The microreactor, roughly the size of a standard shipping container, is designed with modular components and safety systems that allow transport by air, land or sea and assembly at forward locations. It is intended to reduce reliance on conventional fuel supply chains, which can be vulnerable and logistically demanding.

16 COMMENTS

    • The US and UK tried that in the 1950’s. The Convair NB-36H was one such aircraft but projects ultimately failed due to massive radiation shielding weight, reactor safety concerns, and the advent of ICBMs

  1. What do you do with the micro reactor when you pull out of the base in a hurry?

    I could well understand the idea of using them on established bases as a power supply that was not grid connected.

    I can also see why these might be a good idea to recharge vehicles in the field and with the battery physics round the corner these might well be needed sooner that you might think.

    • Certain elements can be injected into the system which poison the reactor, making the contents useless for anything other than making a dirty bomb.
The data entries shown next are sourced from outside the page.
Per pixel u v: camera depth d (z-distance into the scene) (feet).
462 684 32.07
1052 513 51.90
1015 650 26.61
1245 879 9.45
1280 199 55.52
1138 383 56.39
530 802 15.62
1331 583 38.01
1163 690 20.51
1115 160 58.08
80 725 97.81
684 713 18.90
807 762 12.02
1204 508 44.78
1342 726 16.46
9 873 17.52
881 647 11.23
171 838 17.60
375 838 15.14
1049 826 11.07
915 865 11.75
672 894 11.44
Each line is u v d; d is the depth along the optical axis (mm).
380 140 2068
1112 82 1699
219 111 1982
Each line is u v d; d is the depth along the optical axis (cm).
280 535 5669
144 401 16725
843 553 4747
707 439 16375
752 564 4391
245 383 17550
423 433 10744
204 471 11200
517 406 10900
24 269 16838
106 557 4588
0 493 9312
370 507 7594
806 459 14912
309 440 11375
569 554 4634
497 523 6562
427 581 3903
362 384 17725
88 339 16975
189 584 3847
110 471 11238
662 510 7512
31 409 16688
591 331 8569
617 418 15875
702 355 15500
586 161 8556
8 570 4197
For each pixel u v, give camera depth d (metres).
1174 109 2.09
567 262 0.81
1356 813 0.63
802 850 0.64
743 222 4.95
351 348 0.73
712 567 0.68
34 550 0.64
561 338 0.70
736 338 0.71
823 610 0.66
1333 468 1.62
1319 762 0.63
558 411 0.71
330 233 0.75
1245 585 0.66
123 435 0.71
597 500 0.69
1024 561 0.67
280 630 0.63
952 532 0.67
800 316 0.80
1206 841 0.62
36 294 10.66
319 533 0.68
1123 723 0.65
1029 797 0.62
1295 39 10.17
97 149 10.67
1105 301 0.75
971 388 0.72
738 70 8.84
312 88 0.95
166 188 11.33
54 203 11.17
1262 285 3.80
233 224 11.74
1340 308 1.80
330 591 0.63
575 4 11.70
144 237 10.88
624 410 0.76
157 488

Anyone trying to make a bomb from it would probably die in the process anyway.

      • Absolutely true that the chain reaction can be poisoned.

        As you say the issue is that it is still a mass or radioactive gumpf and that breaks the nuclear non proliferation treaties.

    • If I remember correctly the soviet union used to have a bunch of “nuclear batteries” to power lighthouses along there northern and western coasts. When the union collapsed they were just abandoned, luckily most are in the middle of nowhere.

      • They also have left a load of RORSAT reactor cores floating around in orbit that will come crashing back to earth in about 300 years.. right bunch of polluting shite heads the Soviets.

      • I remember watching a program on those things, all over the place in Russia powering out of the way stations and like you said lighthouses etc, all rotting away and just left! Russian infrastructure is and has been since the 90s is fucked.

    • Rolls Royce’s website has an interesting Advanced Modular Reactor a step down from the SMR at 25MWe. Could be handy for powercut-proofing bases, but a lot less mobile than this type.
      Also, perhaps, surface ships?

      • 25MW is an awful lot. OK 50% loss to turn into electricity.

        Green fuel synthesis needs a *lot* of constant power at a level that solar and batteries can’t really supply.

        • It’s 25MW electricity, 75MW thermal which isn’t great efficiency. It’s hard to tell from the CGI but it looks about the size of a big house.
          Reactors in that power range are competing with MT30 and the like.

          • Well if the output is 25MW electrical that really is a lot and is small town capacity levels but not peak levels. Would cover off ~7,500 homes. Augmented with a few containers of batteries it would cover off ~15,000 homes for the evening peak. This is always the issue with sizing power plant – the peak usage rather than average.

            Although the waste heat can easily power a district heating system on a base so there will be substantial other benefits as well. No need to mess around with heat pumps etc.

            • The website’s here if you want to have a look for yourself:
              rolls-roycecom/innovation/advanced-nuclear-technologies/advanced-modular-reactors.aspx
              The industries listed as applications are quite telling: “Data centres”, “Defence”, “Industrial heat”, “Maritime and logistics”, “Mining” and “Remote Communities”. Anything that needs lots of cheap power that isn’t dependent on outside energy supply.

              • It becomes a lot more cost effective if there is a local use for the waste heat…….

                That said are these things real or are they power point presentations?

                The maritime thing is interesting as they could be pitching it as an MT30 adjunct…ie one MT30 and one of these for baseload.